Top of Exercise material

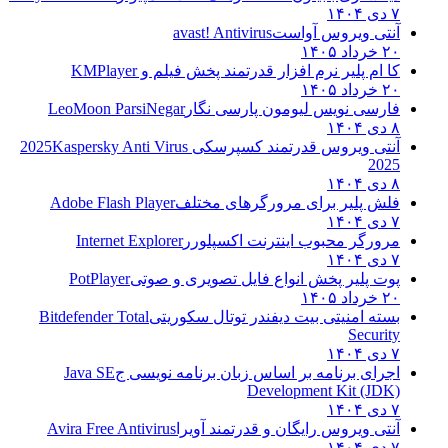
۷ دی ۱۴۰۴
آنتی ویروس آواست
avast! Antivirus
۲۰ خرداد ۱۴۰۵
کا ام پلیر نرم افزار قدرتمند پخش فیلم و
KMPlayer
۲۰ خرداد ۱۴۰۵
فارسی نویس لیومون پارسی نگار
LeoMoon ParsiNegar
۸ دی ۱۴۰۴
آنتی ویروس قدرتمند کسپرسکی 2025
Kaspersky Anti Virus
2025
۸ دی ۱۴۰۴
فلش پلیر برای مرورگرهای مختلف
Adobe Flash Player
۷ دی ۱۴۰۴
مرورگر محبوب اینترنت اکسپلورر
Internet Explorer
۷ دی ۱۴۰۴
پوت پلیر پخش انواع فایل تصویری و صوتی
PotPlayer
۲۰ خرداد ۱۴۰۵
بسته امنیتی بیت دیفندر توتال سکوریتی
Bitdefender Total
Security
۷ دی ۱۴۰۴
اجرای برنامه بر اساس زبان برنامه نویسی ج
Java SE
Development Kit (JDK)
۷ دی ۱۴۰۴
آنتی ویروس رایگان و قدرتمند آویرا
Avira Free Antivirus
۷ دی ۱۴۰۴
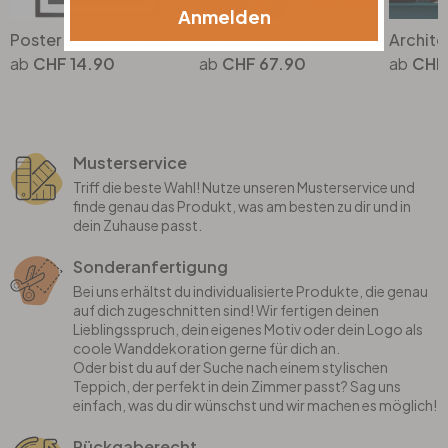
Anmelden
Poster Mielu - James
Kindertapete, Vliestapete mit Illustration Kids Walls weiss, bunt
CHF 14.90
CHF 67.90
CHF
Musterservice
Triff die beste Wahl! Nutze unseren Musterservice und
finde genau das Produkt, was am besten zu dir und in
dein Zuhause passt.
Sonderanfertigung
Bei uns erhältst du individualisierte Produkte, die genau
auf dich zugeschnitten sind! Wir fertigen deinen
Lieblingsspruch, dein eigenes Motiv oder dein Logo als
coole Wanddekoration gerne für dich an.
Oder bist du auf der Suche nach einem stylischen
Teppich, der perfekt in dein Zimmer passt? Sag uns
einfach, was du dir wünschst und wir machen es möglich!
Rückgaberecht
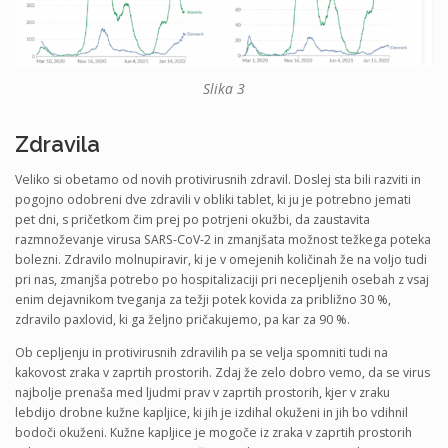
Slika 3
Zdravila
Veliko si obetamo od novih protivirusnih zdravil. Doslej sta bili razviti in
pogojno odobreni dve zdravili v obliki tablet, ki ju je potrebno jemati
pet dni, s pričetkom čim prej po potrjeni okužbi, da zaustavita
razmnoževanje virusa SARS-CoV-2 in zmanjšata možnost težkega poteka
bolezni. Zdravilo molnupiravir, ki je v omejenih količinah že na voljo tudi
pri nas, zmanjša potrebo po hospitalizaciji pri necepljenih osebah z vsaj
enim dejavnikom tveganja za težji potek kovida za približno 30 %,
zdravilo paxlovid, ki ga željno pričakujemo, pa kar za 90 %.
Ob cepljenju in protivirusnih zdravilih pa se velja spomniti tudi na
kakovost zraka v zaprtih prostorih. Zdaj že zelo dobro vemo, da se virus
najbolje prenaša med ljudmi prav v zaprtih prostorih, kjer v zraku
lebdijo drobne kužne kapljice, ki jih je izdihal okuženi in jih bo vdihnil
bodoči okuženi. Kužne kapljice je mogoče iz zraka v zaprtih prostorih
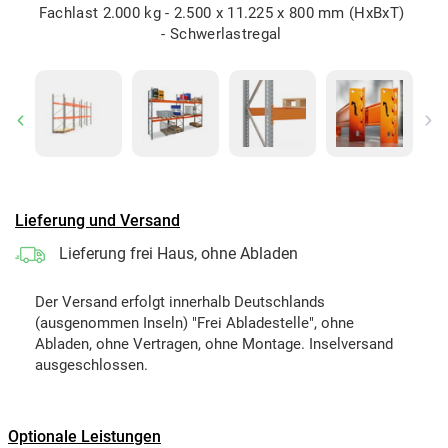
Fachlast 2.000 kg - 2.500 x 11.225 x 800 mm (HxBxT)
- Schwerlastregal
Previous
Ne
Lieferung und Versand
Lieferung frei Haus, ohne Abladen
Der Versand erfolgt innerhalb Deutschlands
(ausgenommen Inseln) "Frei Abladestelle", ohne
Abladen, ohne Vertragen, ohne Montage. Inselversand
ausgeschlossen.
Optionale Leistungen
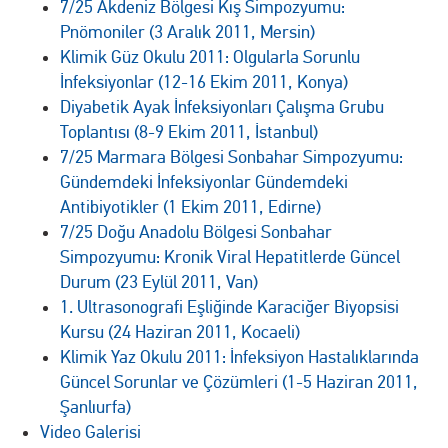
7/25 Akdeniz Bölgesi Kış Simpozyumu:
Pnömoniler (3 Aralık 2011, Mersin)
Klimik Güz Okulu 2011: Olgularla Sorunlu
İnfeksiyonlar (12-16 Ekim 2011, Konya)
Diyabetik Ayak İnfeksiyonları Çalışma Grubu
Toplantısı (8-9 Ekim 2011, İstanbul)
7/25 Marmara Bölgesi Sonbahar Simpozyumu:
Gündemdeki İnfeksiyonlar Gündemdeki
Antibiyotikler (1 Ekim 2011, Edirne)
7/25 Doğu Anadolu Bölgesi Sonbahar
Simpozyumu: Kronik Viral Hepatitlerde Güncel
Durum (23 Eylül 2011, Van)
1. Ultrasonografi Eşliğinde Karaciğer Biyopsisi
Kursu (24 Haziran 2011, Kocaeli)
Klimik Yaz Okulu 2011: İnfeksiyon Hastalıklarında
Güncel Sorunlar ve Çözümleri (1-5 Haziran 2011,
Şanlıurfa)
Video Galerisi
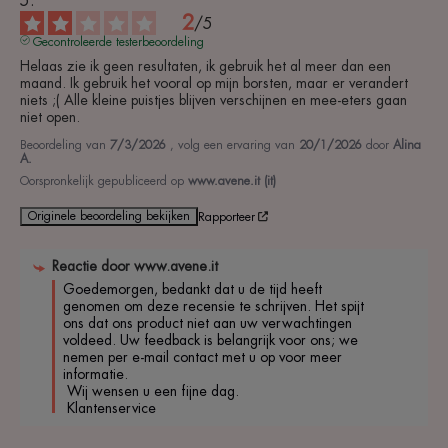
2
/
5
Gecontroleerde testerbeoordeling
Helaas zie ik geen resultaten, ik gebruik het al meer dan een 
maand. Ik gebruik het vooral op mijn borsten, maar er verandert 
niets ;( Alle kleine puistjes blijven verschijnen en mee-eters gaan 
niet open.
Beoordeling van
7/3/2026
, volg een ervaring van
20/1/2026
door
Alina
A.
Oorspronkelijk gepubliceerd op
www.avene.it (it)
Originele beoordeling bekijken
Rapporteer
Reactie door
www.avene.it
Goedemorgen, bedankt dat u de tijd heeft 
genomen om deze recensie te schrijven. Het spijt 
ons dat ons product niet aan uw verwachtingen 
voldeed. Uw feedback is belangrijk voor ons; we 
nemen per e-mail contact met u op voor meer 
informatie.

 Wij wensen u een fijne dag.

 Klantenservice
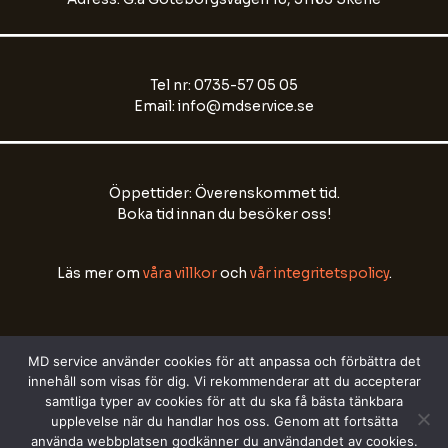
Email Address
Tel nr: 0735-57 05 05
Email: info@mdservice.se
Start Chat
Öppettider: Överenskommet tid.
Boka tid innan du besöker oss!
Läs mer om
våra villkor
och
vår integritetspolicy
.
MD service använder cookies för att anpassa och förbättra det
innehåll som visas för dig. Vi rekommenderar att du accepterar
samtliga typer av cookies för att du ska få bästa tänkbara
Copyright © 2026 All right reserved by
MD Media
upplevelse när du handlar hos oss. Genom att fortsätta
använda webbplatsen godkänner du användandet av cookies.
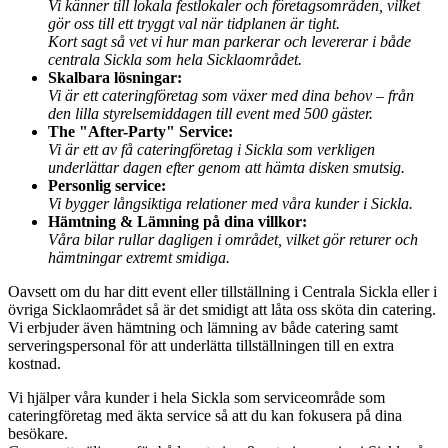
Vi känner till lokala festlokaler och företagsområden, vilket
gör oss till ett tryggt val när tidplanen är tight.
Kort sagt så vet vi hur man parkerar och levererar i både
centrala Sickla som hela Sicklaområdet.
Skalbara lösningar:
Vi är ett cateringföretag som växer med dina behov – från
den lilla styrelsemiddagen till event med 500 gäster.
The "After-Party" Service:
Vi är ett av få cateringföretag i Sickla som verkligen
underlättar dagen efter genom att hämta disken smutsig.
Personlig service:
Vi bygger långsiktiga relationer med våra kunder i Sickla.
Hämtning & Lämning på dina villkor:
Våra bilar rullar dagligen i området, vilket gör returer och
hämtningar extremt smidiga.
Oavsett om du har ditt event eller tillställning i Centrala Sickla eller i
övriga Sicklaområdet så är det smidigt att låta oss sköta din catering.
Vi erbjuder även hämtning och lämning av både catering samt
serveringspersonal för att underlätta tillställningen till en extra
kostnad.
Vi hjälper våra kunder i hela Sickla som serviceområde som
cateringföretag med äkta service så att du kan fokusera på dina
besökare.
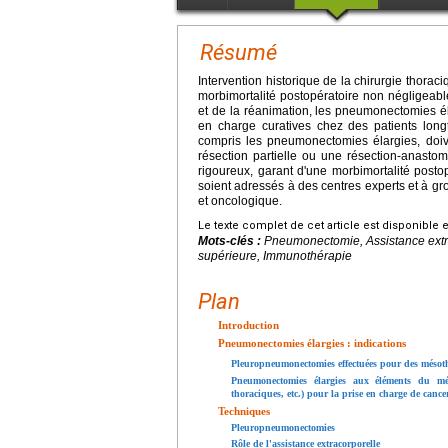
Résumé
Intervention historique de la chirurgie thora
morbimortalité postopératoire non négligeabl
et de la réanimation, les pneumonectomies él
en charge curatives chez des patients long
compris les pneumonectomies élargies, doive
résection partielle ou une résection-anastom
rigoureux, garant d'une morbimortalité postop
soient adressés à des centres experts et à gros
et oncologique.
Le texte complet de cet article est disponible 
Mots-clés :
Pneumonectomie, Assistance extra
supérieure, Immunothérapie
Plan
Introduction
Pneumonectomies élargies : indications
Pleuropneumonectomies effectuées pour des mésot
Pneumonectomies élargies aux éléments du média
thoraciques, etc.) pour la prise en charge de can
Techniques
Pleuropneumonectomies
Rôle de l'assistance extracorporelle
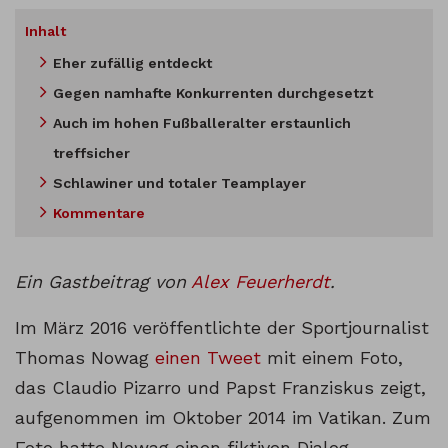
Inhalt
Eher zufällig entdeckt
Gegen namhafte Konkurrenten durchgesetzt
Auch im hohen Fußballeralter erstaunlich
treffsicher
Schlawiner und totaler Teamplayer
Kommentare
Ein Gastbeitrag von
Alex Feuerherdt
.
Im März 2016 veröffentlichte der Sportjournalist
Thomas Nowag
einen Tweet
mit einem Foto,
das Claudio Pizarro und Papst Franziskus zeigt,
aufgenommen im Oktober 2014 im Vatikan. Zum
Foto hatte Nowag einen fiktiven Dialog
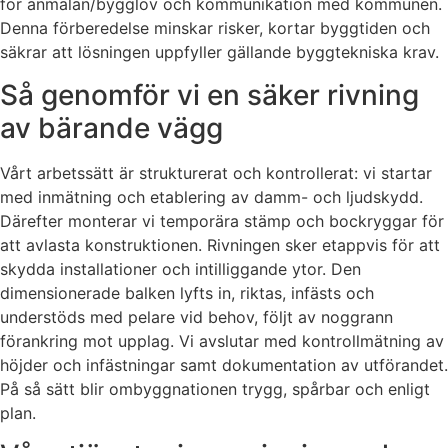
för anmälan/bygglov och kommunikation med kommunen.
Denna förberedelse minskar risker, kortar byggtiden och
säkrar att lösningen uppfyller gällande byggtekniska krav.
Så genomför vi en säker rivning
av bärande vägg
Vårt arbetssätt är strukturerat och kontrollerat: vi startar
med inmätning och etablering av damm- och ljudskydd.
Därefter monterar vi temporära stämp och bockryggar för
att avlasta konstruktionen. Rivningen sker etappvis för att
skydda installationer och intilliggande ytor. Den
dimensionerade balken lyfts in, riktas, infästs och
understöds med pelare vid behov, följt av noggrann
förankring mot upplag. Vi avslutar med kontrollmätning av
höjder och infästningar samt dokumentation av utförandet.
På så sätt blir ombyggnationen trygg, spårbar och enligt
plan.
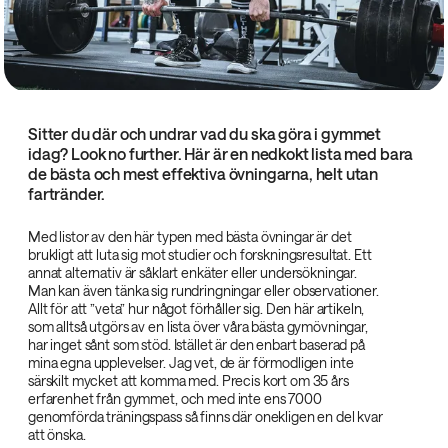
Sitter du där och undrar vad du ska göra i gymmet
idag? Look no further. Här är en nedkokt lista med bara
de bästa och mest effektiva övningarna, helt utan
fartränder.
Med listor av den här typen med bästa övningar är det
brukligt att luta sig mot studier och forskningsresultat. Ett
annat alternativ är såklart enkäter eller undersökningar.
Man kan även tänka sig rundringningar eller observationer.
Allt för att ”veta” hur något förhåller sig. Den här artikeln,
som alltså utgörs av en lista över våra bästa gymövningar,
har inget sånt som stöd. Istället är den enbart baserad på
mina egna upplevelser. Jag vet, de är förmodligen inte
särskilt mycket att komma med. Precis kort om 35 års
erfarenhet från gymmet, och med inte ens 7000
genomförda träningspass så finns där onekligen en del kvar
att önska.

Bottom of Exercise material

» Directions for this task:
Which lines above include the word "آنتی"? Return each one.

» Answer space:
آنتی ویروس آواست
آنتی ویروس قدرتمند کسپرسکی 2025
آنتی ویروس رایگان و قدرتمند آویرا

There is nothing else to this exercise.